§ What to work on
Report how many lines in the items below contain the string "present", with case significant. Give only the number.
━━ Extracted material
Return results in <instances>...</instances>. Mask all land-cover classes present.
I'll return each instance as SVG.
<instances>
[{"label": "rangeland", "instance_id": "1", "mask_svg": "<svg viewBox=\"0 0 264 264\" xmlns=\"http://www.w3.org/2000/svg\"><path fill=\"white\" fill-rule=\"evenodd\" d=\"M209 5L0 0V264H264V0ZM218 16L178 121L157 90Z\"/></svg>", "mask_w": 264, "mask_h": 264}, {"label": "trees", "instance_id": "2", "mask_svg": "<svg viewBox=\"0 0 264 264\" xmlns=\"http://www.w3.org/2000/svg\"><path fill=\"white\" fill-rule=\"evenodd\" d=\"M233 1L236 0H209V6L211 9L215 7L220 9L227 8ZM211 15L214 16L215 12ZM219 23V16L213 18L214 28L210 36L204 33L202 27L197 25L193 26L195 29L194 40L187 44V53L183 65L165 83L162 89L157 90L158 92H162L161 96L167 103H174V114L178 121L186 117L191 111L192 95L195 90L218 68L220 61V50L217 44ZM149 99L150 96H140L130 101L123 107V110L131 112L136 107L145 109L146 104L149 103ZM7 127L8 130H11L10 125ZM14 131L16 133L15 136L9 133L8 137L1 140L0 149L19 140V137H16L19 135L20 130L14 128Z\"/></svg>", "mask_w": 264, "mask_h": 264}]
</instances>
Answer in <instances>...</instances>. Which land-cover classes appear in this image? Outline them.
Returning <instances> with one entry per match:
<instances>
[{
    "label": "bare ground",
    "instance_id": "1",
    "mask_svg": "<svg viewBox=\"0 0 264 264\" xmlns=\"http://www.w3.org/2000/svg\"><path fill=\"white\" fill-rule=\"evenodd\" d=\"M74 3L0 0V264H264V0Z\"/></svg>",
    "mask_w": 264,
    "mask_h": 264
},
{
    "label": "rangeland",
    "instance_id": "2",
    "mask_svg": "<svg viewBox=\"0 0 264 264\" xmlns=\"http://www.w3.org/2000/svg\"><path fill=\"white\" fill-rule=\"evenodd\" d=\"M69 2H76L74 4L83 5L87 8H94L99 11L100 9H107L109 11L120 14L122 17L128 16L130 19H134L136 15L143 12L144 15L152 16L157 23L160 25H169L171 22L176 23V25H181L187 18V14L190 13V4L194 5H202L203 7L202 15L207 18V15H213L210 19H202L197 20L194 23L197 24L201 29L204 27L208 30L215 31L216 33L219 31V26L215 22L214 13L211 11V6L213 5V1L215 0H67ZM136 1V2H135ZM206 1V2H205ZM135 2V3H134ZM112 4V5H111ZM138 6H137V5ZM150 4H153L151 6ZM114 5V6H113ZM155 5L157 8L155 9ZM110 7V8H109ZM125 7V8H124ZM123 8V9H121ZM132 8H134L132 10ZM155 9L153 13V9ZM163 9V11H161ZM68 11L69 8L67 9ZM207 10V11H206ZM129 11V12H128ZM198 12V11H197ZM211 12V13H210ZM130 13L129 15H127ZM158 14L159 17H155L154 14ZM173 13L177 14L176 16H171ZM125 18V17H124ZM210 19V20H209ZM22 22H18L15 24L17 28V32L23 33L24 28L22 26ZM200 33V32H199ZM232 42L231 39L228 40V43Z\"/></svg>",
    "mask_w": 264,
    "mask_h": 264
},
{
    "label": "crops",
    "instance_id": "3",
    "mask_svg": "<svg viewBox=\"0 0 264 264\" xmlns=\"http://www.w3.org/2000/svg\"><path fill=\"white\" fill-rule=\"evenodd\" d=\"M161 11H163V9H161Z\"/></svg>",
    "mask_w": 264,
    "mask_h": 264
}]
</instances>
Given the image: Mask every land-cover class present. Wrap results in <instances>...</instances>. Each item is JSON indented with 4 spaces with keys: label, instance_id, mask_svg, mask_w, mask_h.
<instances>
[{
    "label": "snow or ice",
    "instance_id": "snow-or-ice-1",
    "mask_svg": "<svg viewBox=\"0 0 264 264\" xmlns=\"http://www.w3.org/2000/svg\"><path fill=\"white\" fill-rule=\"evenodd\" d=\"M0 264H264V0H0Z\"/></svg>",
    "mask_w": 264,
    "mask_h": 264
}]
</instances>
━━━━
§ Expected output
2